Por descontado que la vida de oración presupone un esmerado recogimiento de los sentidos. Esto vale para la curiosidad de la vista (personas, imágenes, espectáculos o lecturas) o del oído (relatos que nada aportan, temas de conversación, letras de canciones, etcétera). También para las evocaciones de la memoria y de la imaginación. Ahora bien, aparte de las cautelas, lo decisivo para la guarda de los sentidos es fomentar positivamente su limpieza: tener a la vista imágenes de Jesús -niño, crucificado, mostrando su Corazón, o como sea- y de la Santísima Virgen; leer o escuchar grabaciones del Santo Evangelio y de otros textos que sugieren planteamientos cristianos de la vida; y, en general, purificar las facultades humanas con la Santa Cruz (aceptando pacientemente las propias limitaciones y molestias; mediante pequeños sacrificios en la comida, en la comodidad y en tantos otros campos).

DEDICACIÓN A LOS DEMÁS

La segunda palestra que señala el Santo Padre a los ancianos es la caridad, para cuyo ejercicio tantas oportunidades se ofrecen a las personas mayores.

De sus condiciones personales dependerá el tipo de servicios que puedan prestar. Por ejemplo, visitando enfermos; atendiendo a los nietos (hay grandes valores que, hoy día, prácticamente sólo pueden transmitir los abuelos); haciendo pequeños recados y trabajos de la casa; o con prestaciones a la parroquia e incluso a ONGs asistenciales. (Estos quehaceres constituyen, además, un buen conjuro para la sensación de inutilidad y frente a los peligros de la ociosidad).

En cualquier caso -y con cierto cuidado para evitar caer en dependencias afectivas inoportunas-, todos pueden mostrarse acogedores, comprensivos, pacificadores, positivos y agradecidos. También pueden escuchar los desahogos de los demás y ayudarles a que planteen sus problemas con sentido cristiano. Y todos pueden esforzarse por olvidarse de sí mismos, para adoptar el punto de vista de los otros y procurar satisfacer las conveniencias ajenas: en horarios, paseos, juegos, o programas de televisión.

Esta disposición generosa se traducirá incluso en las plegarias no limitadas a las propias necesidades. La caridad lleva a rezar por la Iglesia; por el Santo Padre y los obispos; por los sacerdotes y religiosos; por las vocaciones; por la unidad de los cristianos; por las necesidades de 1a familia y de la patria por la paz en el mundo por los enfermos y agonizantes; por los difuntos; por los presos; por los emigrantes; y por todas las intenciones para las cuales suele 1a gente pedir oraciones.

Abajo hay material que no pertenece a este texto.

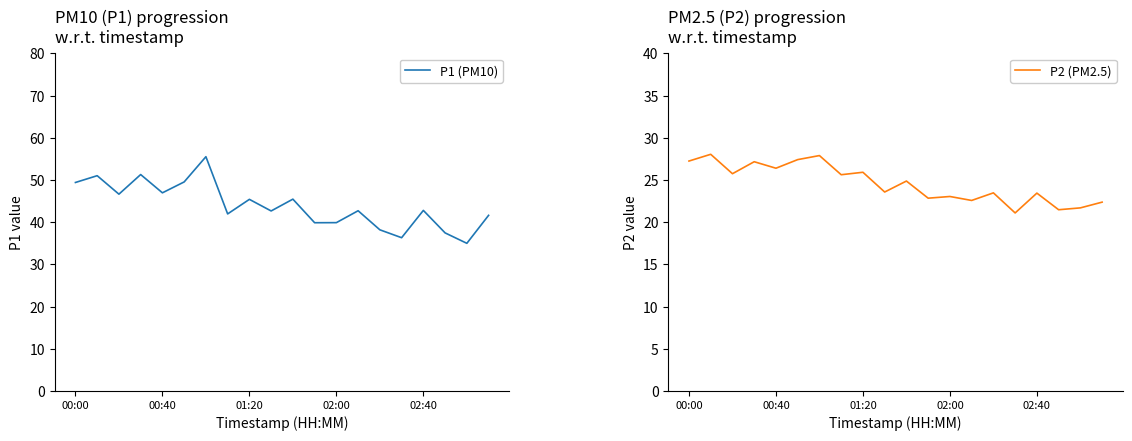

What position from the left is 13?

14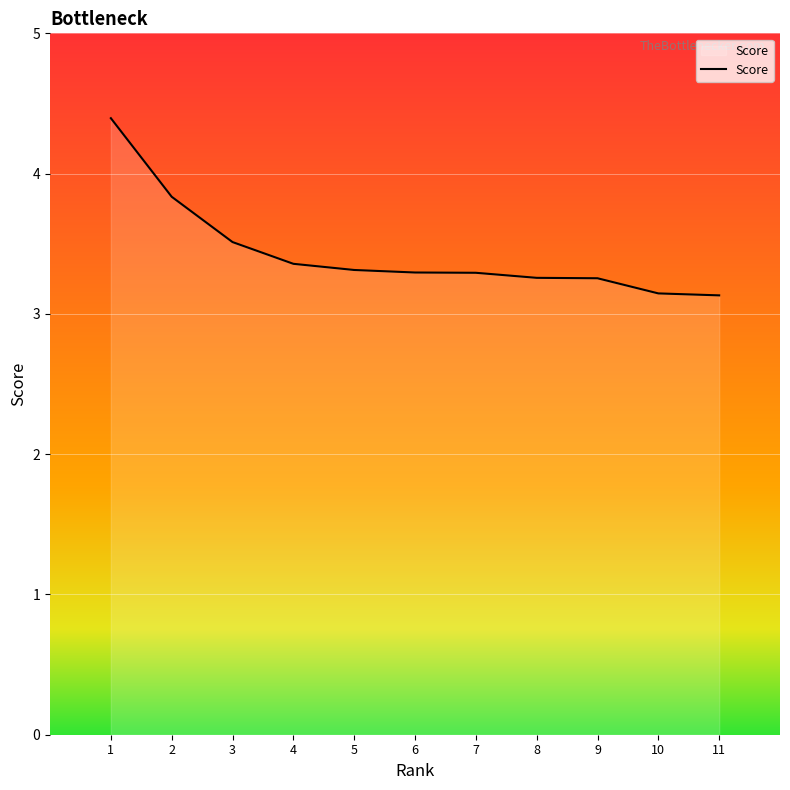

The chart shows a value of 3.3 at 8. True or false?

True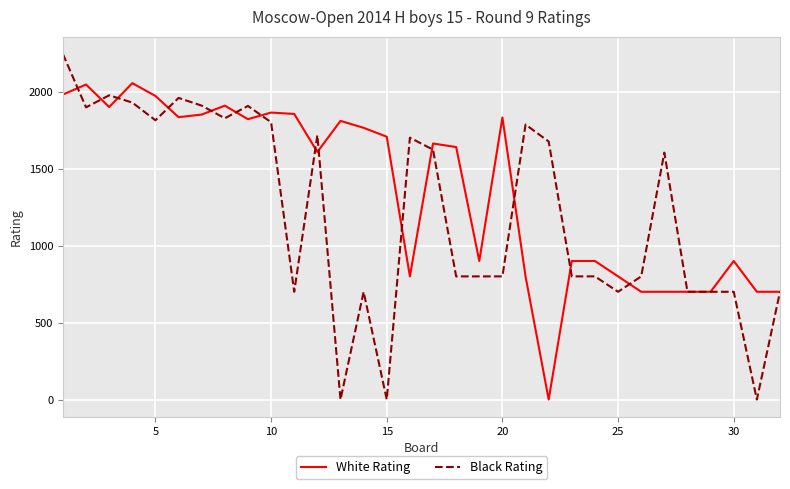

Rank the series by their average value, from highest to lowest.

White Rating, Black Rating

Así, por los caminos de la oración y del servicio al prójimo, se va haciendo realidad aquello de «ya no vivo yo, sino que Cristo vive en mí». El corazón se va llenando del «amor hermoso en que consisten tanto 1a caridad como la castidad. El éxito en esa «educación para la castidad» de los ancianos, igual que de los jóvenes, está asegurado si toman como maestra a la bendita Mujer a quien, con razón, invocamos como Madre del Amor Hermoso.